- YOUR GOAL
A word-for-word copy of the listing is what's needed; leave out every image.

- INFORMATION SHOWN
_____

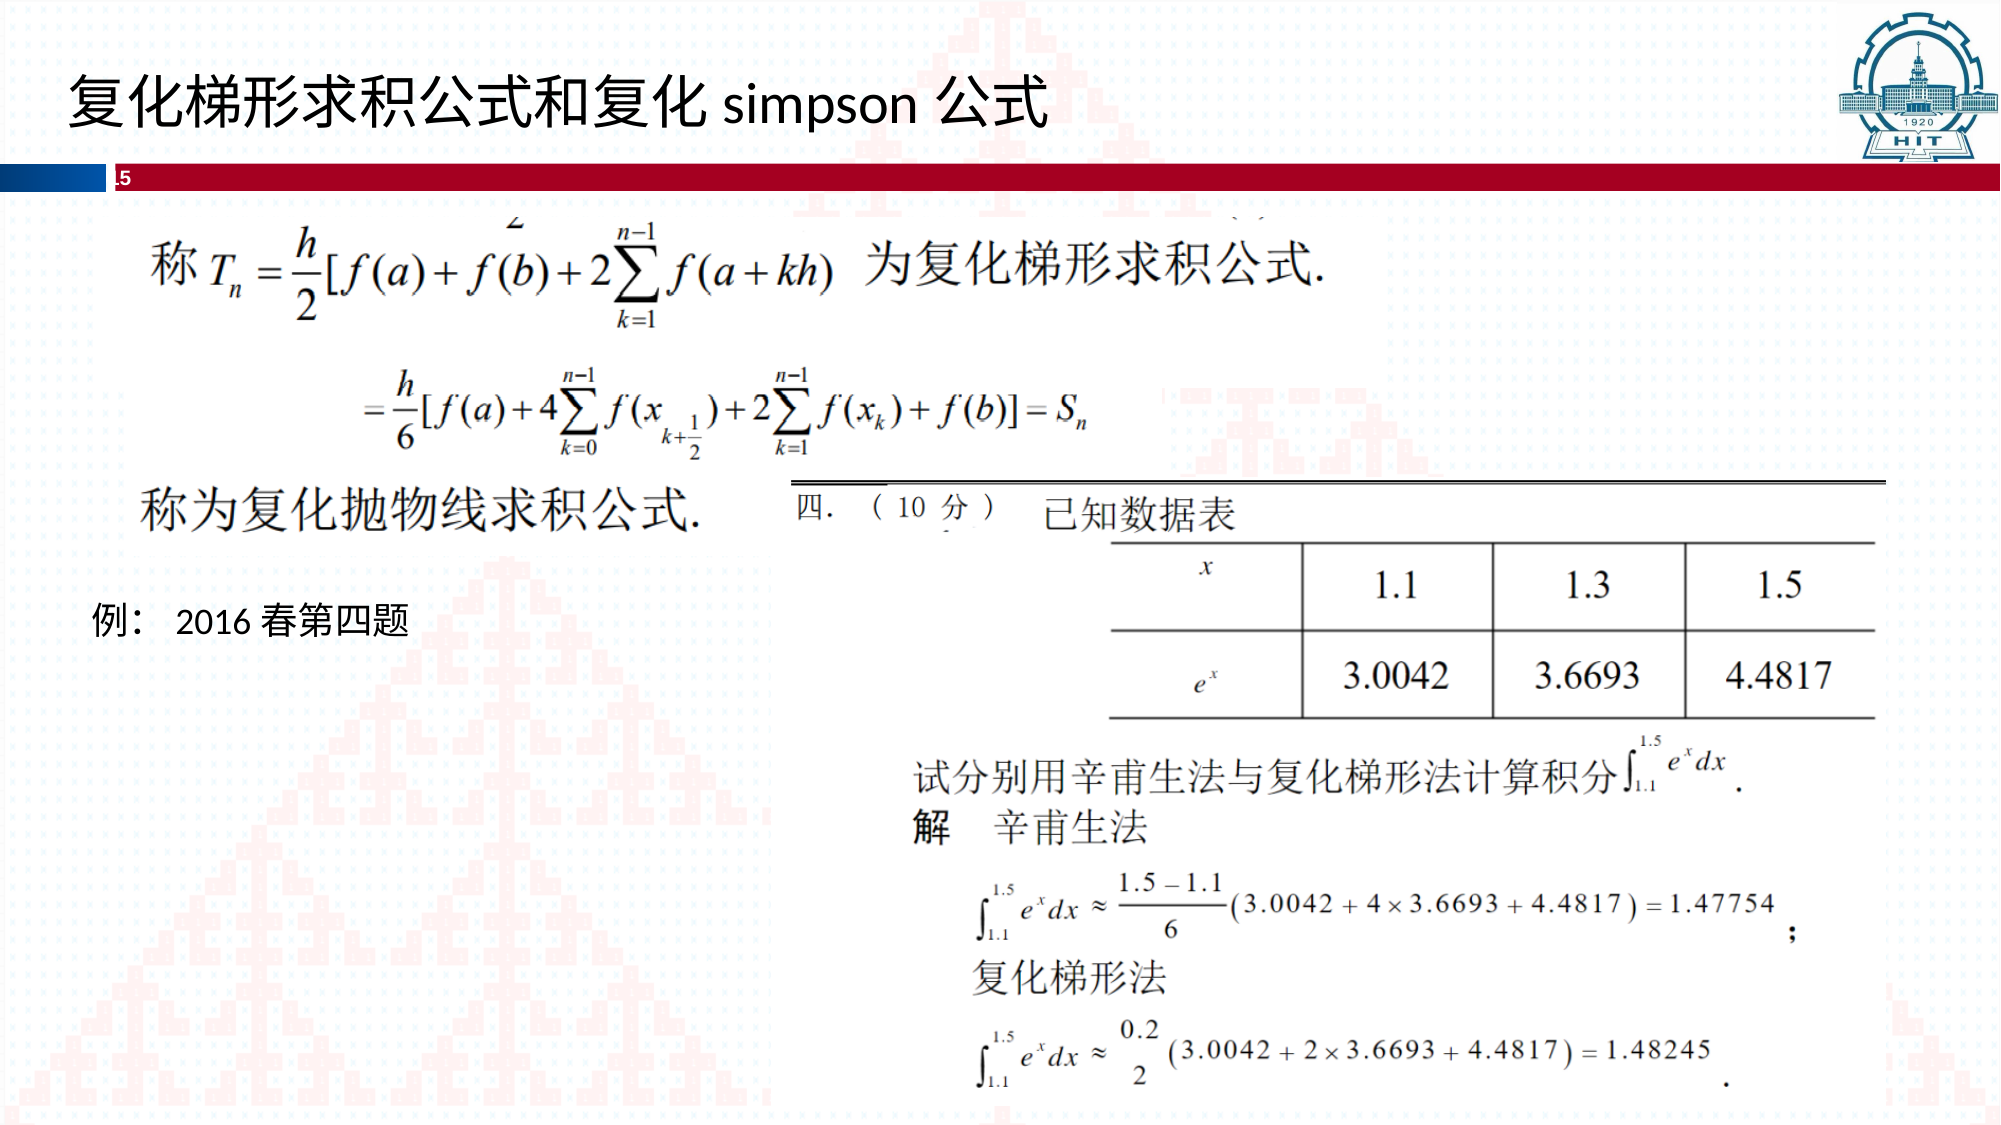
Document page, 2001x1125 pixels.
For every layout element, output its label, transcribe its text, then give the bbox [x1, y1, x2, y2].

text_box 例：2016春第四题 [76, 589, 426, 650]
picture [1837, 0, 1999, 162]
text_box 复化梯形求积公式和复化simpson公式 [53, 58, 1065, 143]
picture [102, 217, 1886, 1106]
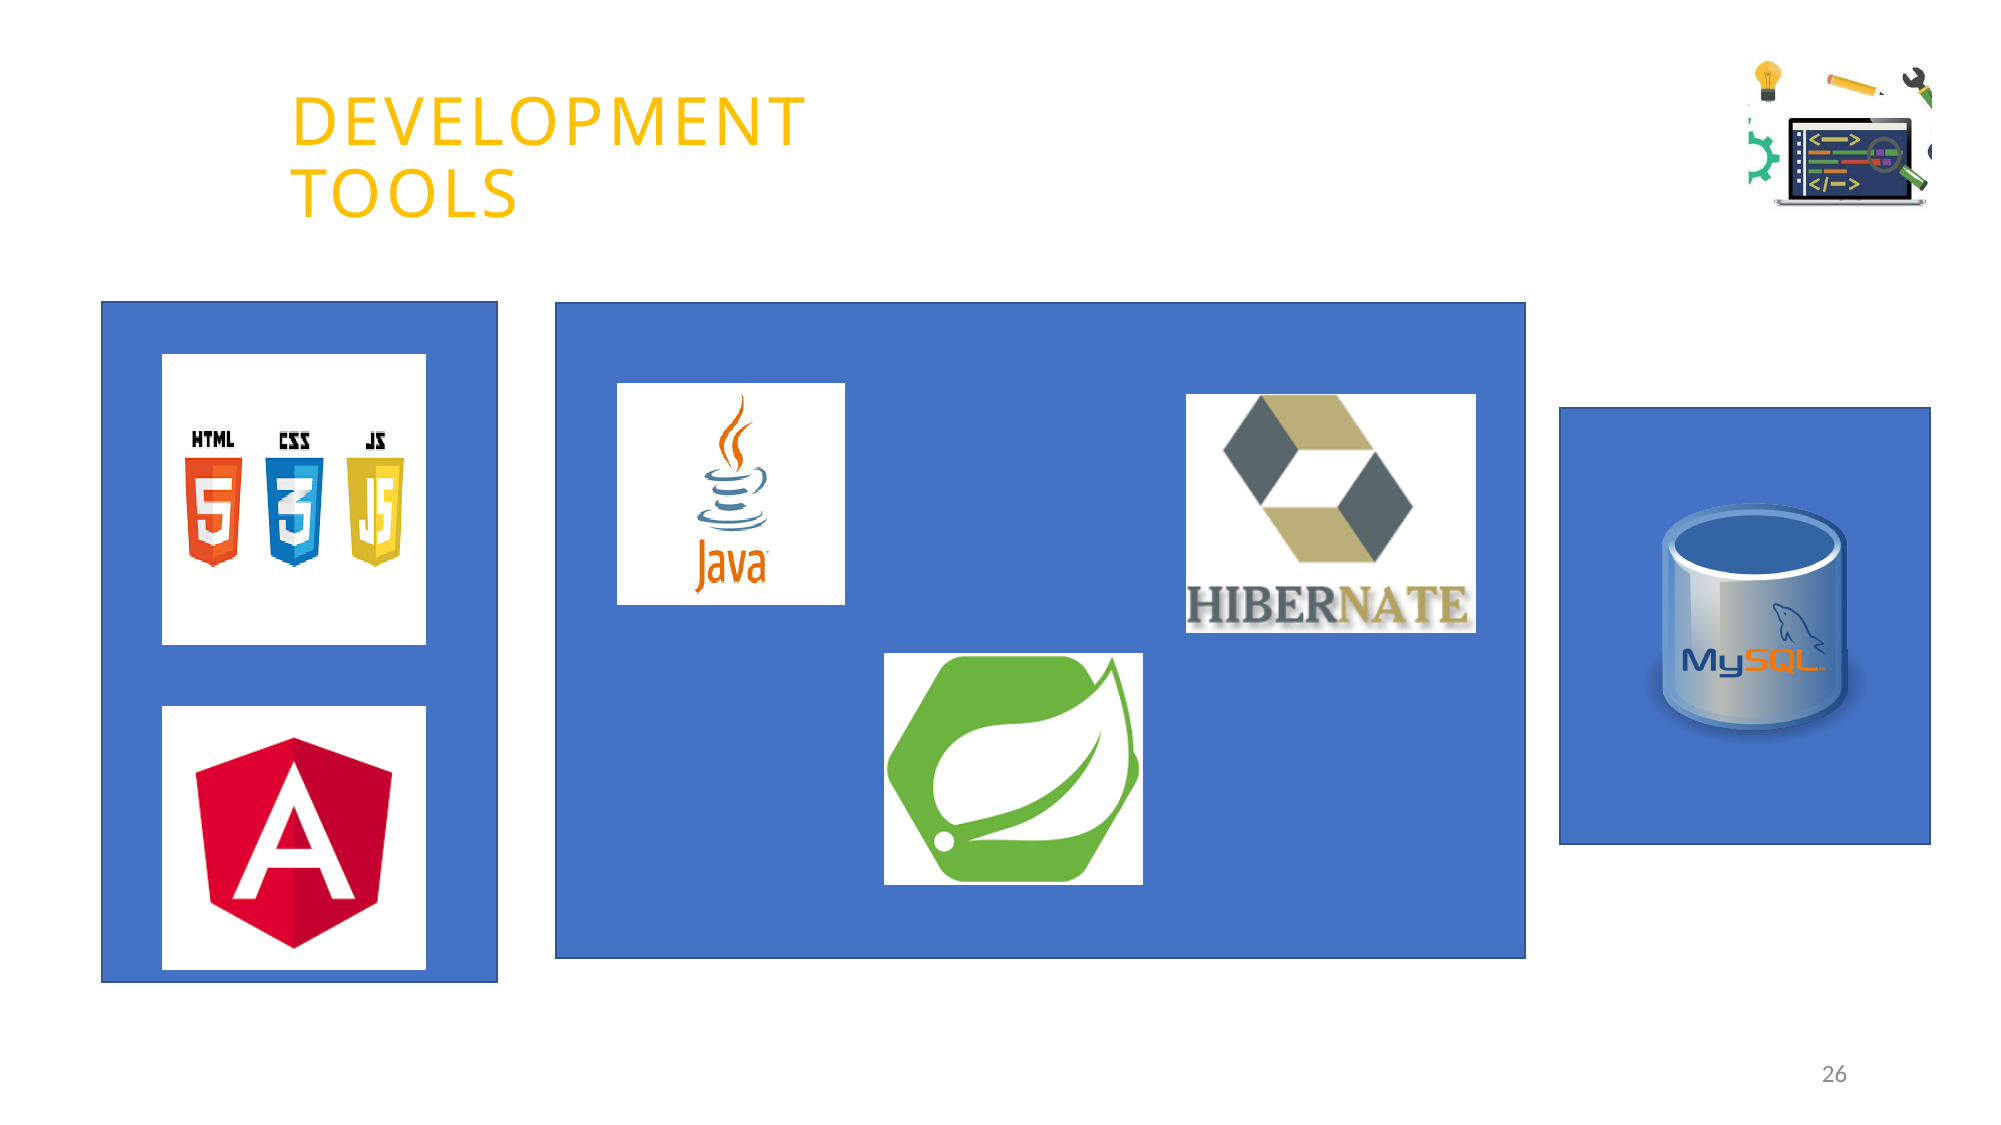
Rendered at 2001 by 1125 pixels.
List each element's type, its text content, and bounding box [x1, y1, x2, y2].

text_box [1559, 407, 1931, 845]
picture [1630, 499, 1880, 749]
text_box [555, 302, 1526, 959]
picture [1748, 45, 1932, 212]
picture [162, 706, 426, 971]
slide_number 26 [1412, 1042, 1863, 1103]
title Development tools [274, 55, 1045, 240]
picture [616, 383, 845, 605]
picture [162, 354, 426, 645]
picture [884, 653, 1143, 885]
text_box [101, 301, 498, 983]
picture [1186, 394, 1476, 633]
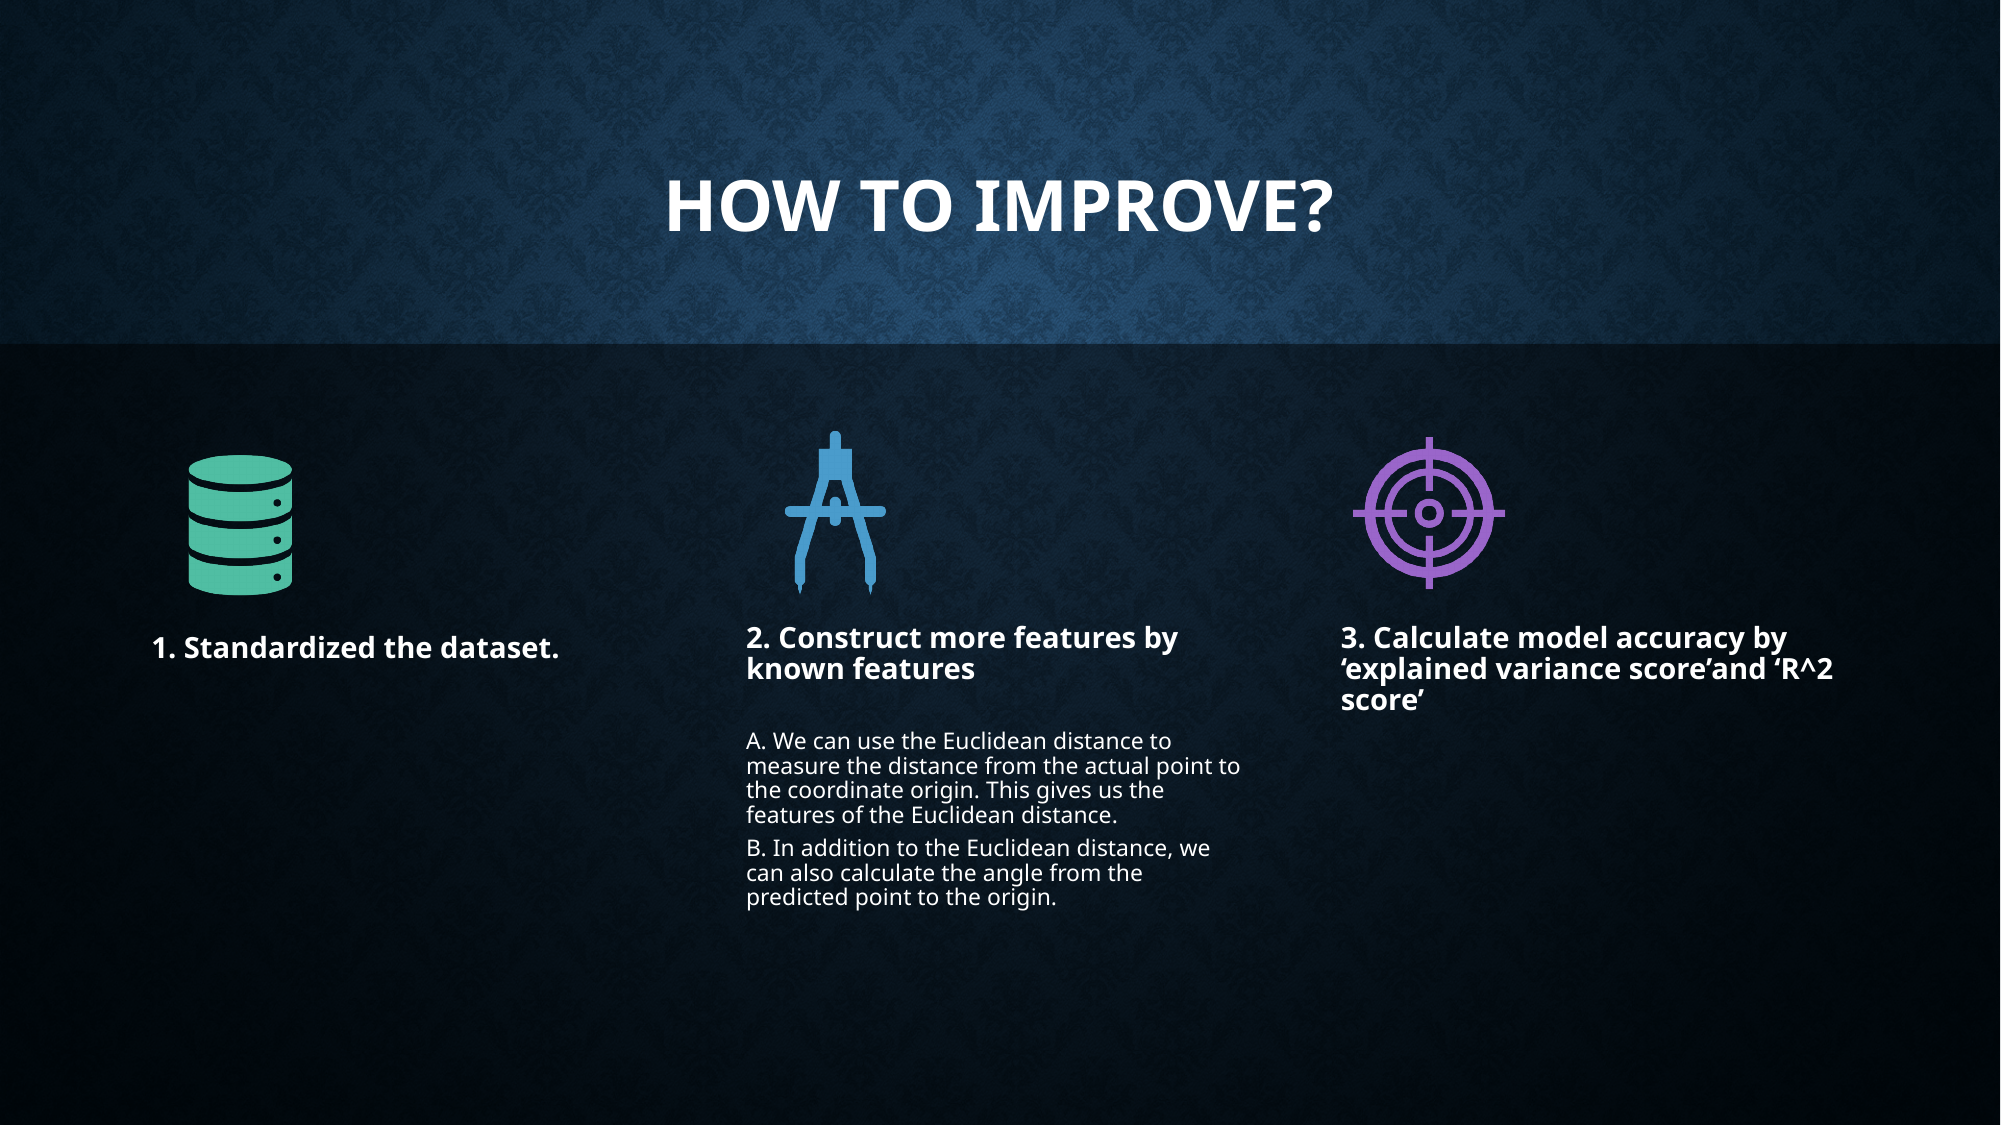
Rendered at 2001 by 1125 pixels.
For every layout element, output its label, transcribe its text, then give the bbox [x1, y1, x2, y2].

_____

- RESPONSE TO THE EXERCISE
Document page, 2001x1125 pixels.
For every layout element, output its label, transcribe its text, then give the bbox [x1, y1, x2, y2].

text_box 例：2016春第四题 [76, 589, 426, 650]
picture [1837, 0, 1999, 162]
text_box 复化梯形求积公式和复化simpson公式 [53, 58, 1065, 143]
picture [102, 217, 1886, 1106]
Rendered at 2001 by 1125 pixels.
List each element's type, its text content, and bounding box [x1, y1, x2, y2].

text_box [1559, 407, 1931, 845]
picture [1630, 499, 1880, 749]
text_box [555, 302, 1526, 959]
picture [1748, 45, 1932, 212]
picture [162, 706, 426, 971]
slide_number 26 [1412, 1042, 1863, 1103]
title Development tools [274, 55, 1045, 240]
picture [616, 383, 845, 605]
picture [162, 354, 426, 645]
picture [884, 653, 1143, 885]
text_box [101, 301, 498, 983]
picture [1186, 394, 1476, 633]
Rendered at 2001 by 1125 pixels.
For every layout element, output its label, transcribe its text, then give the bbox [x1, y1, x2, y2].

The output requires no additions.